Na hora de trocar eletroeletrônicos e eletrodomésticos, são dois os principais destinos dados aos aparelhos: o repasse a terceiros por meio de venda ou doação ou o item, sem utilidade, acaba ficando guardado em casa. Apenas um em cada seis consumidores, realmente, descarta o produto. Destes, a minoria realizou o descarte em pontos de coleta específicos ou em locais indicados pelo fabricante. O descarte no lixo reciclável e no lixo comum ocorre com mais frequência.

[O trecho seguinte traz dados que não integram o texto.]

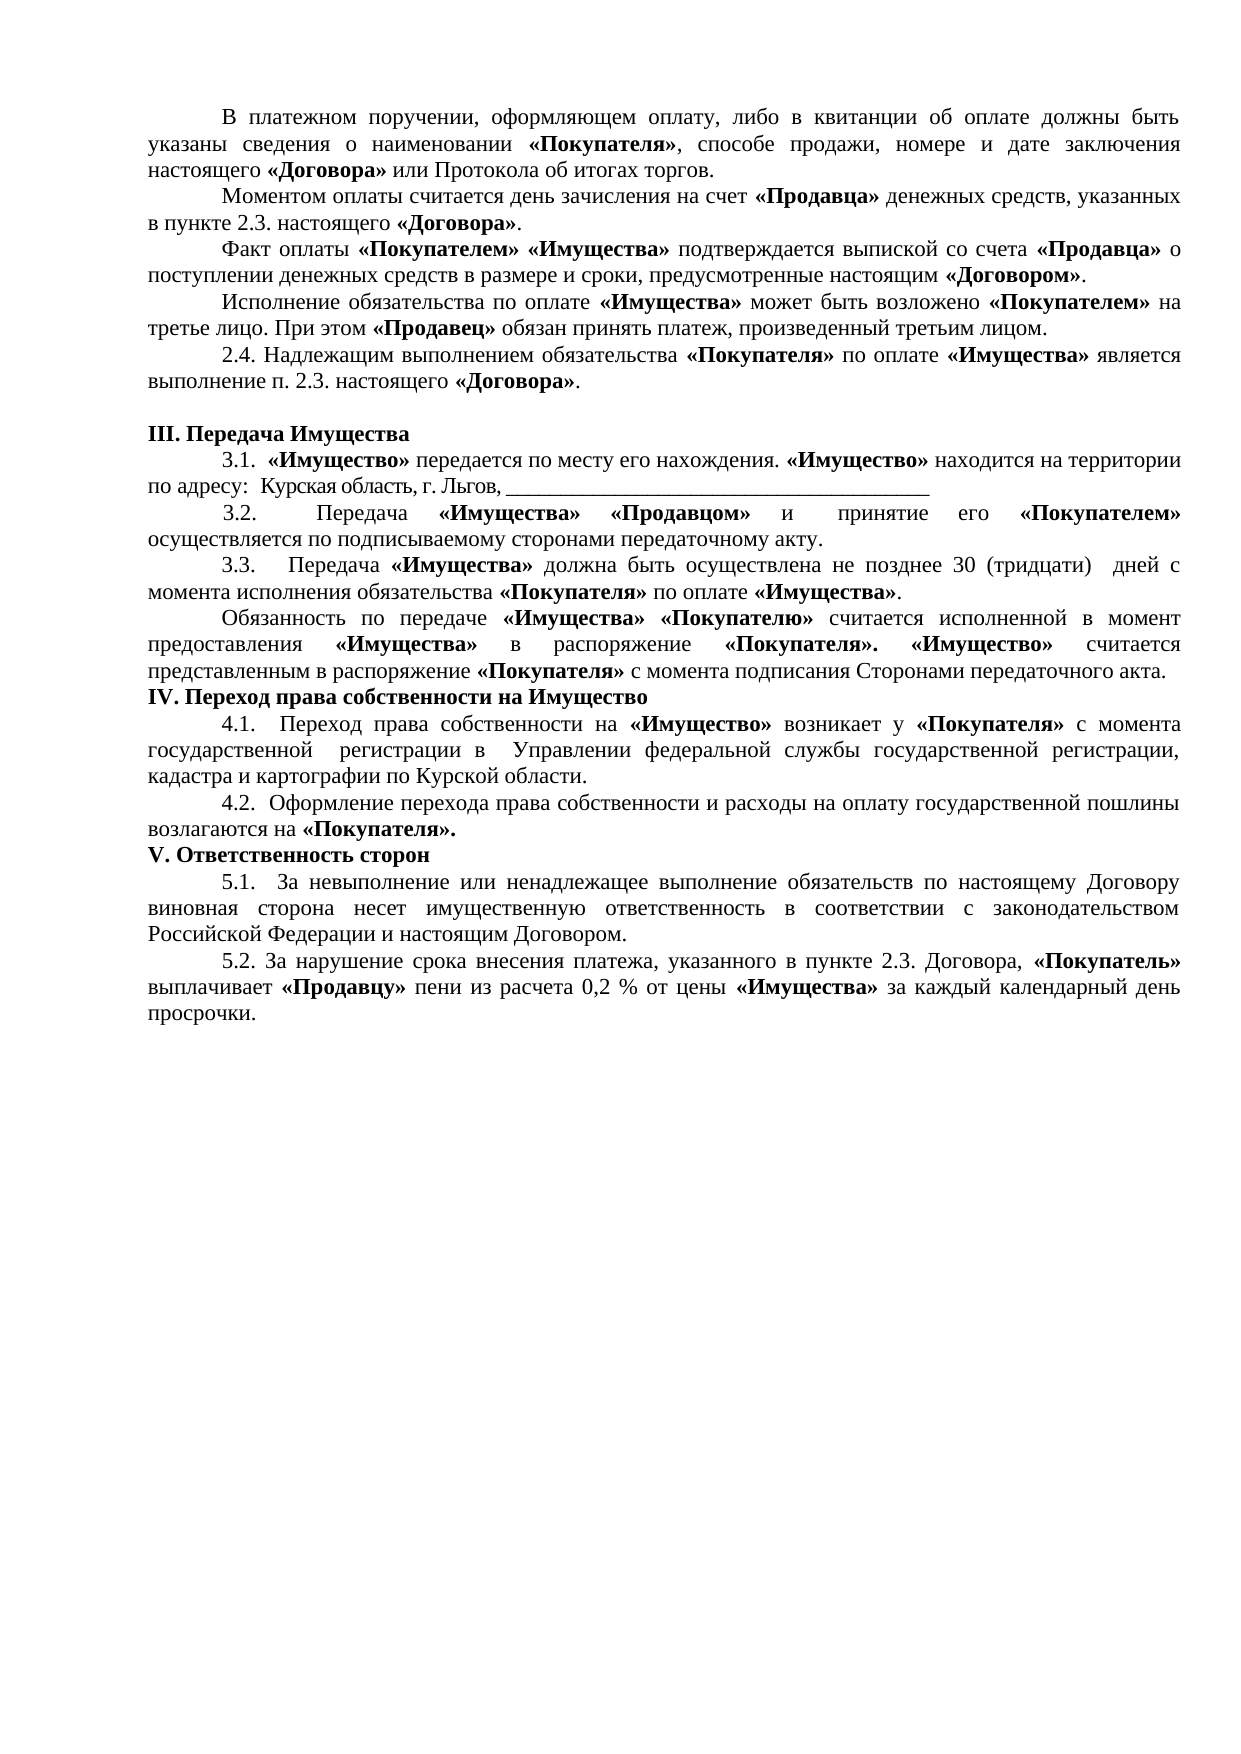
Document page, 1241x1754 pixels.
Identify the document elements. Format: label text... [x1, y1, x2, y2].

text IV. Переход права собственности на Имущество [148, 683, 1181, 709]
text Обязанность по передаче «Имущества» «Покупателю» считается исполненной в момент предоставления «Имущества» в распоряжение «Покупателя». «Имущество» считается представленным в распоряжение «Покупателя» с момента подписания Сторонами передаточного акта. [148, 604, 1181, 683]
text 4.1. Переход права собственности на «Имущество» возникает у «Покупателя» с момента государственной регистрации в Управлении федеральной службы государственной регистрации, кадастра и картографии по Курской области. [148, 709, 1181, 789]
text 3.3. Передача «Имущества» должна быть осуществлена не позднее 30 (тридцати) дней с момента исполнения обязательства «Покупателя» по оплате «Имущества». [148, 551, 1181, 604]
text 5.1. За невыполнение или ненадлежащее выполнение обязательств по настоящему Договору виновная сторона несет имущественную ответственность в соответствии с законодательством Российской Федерации и настоящим Договором. [148, 868, 1181, 947]
text Исполнение обязательства по оплате «Имущества» может быть возложено «Покупателем» на третье лицо. При этом «Продавец» обязан принять платеж, произведенный третьим лицом. [148, 288, 1181, 341]
text III. Передача Имущества [148, 420, 1181, 446]
text Моментом оплаты считается день зачисления на счет «Продавца» денежных средств, указанных в пункте 2.3. настоящего «Договора». [148, 182, 1181, 235]
text 5.2. За нарушение срока внесения платежа, указанного в пункте 2.3. Договора, «Покупатель» выплачивает «Продавцу» пени из расчета 0,2 % от цены «Имущества» за каждый календарный день просрочки. [148, 947, 1181, 1026]
text 3.1. «Имущество» передается по месту его нахождения. «Имущество» находится на территории по адресу: Курская область, г. Льгов, _______________________________________ [148, 446, 1181, 499]
text 3.2. Передача «Имущества» «Продавцом» и принятие его «Покупателем» осуществляется по подписываемому сторонами передаточному акту. [148, 499, 1181, 551]
text 4.2. Оформление перехода права собственности и расходы на оплату государственной пошлины возлагаются на «Покупателя». [148, 789, 1181, 841]
text 2.4. Надлежащим выполнением обязательства «Покупателя» по оплате «Имущества» является выполнение п. 2.3. настоящего «Договора». [148, 341, 1181, 393]
text Факт оплаты «Покупателем» «Имущества» подтверждается выпиской со счета «Продавца» о поступлении денежных средств в размере и сроки, предусмотренные настоящим «Договором». [148, 235, 1181, 288]
text V. Ответственность сторон [148, 841, 1181, 868]
text В платежном поручении, оформляющем оплату, либо в квитанции об оплате должны быть указаны сведения о наименовании «Покупателя», способе продажи, номере и дате заключения настоящего «Договора» или Протокола об итогах торгов. [148, 103, 1181, 182]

Para Amaral, pesquisador do Idec, os resultados mostram que os brasileiros têm consciência de que estes produtos podem ser reaproveitados e do risco de jogar no lixo comum, mas falta informação e estrutura adequadas para se efetivar o descarte correto.

A socióloga coordenadora executiva do Instituto Pólis para a área de Resíduos Sólidos, Elisabeth Grimberg, sugere a criação de uma lei que obrigue as empresas a informar na embalagem do produto o impacto ambiental causado por toda a cadeia de produção: da extração da matéria-prima ao descarte. Ela acredita que, assim, os consumidores se sensibilizariam:
— Há desinformação generalizada sobre o impacto ambiental da atividade industrial.
Empresas recolhem produtos
De acordo com a Política Nacional de Resíduos Sólidos, os fabricantes de produtos como aparelhos eletroeletrônicos, pilhas e baterias são os responsáveis pelo recolhimento, reciclagem e destinação adequada do que produzem. O sistema, chamado de logística reversa, deve ser implementado até agosto deste ano. A partir desta data, o plano estabelece que somente poderão chegar aos aterros sanitários rejeitos, ou seja, resíduos para os quais não há tecnologia ou viabilidade econômica para reaproveitamento ou reciclagem.
O GLOBO consultou dez grandes fabricantes de eletroeletrônicos, celulares e redes varejistas. Pelo menos sete deles (HP, LG, Sony, Consul/Brastemp, Nokia, C&A e Pão de Açúcar/Extra) já implementaram o sistema e têm pontos de coleta nas lojas e assistências técnicas ou a fazem na casa do consumidor. No entanto, para a socióloga Elisabeth, que participou das audiências que resultaram na redação final do plano, falta ampliar as iniciativas e informar sobre este serviço:
— Precisamos é de uma rede farta e extensa de pontos de coleta e de divulgação sobre onde ficam. Da mesma forma agressiva com a qual as empresas abordam as pessoas para vender, deveriam informar estes locais, que devem ser de fácil acesso, principalmente, na loja onde o produto foi comprado.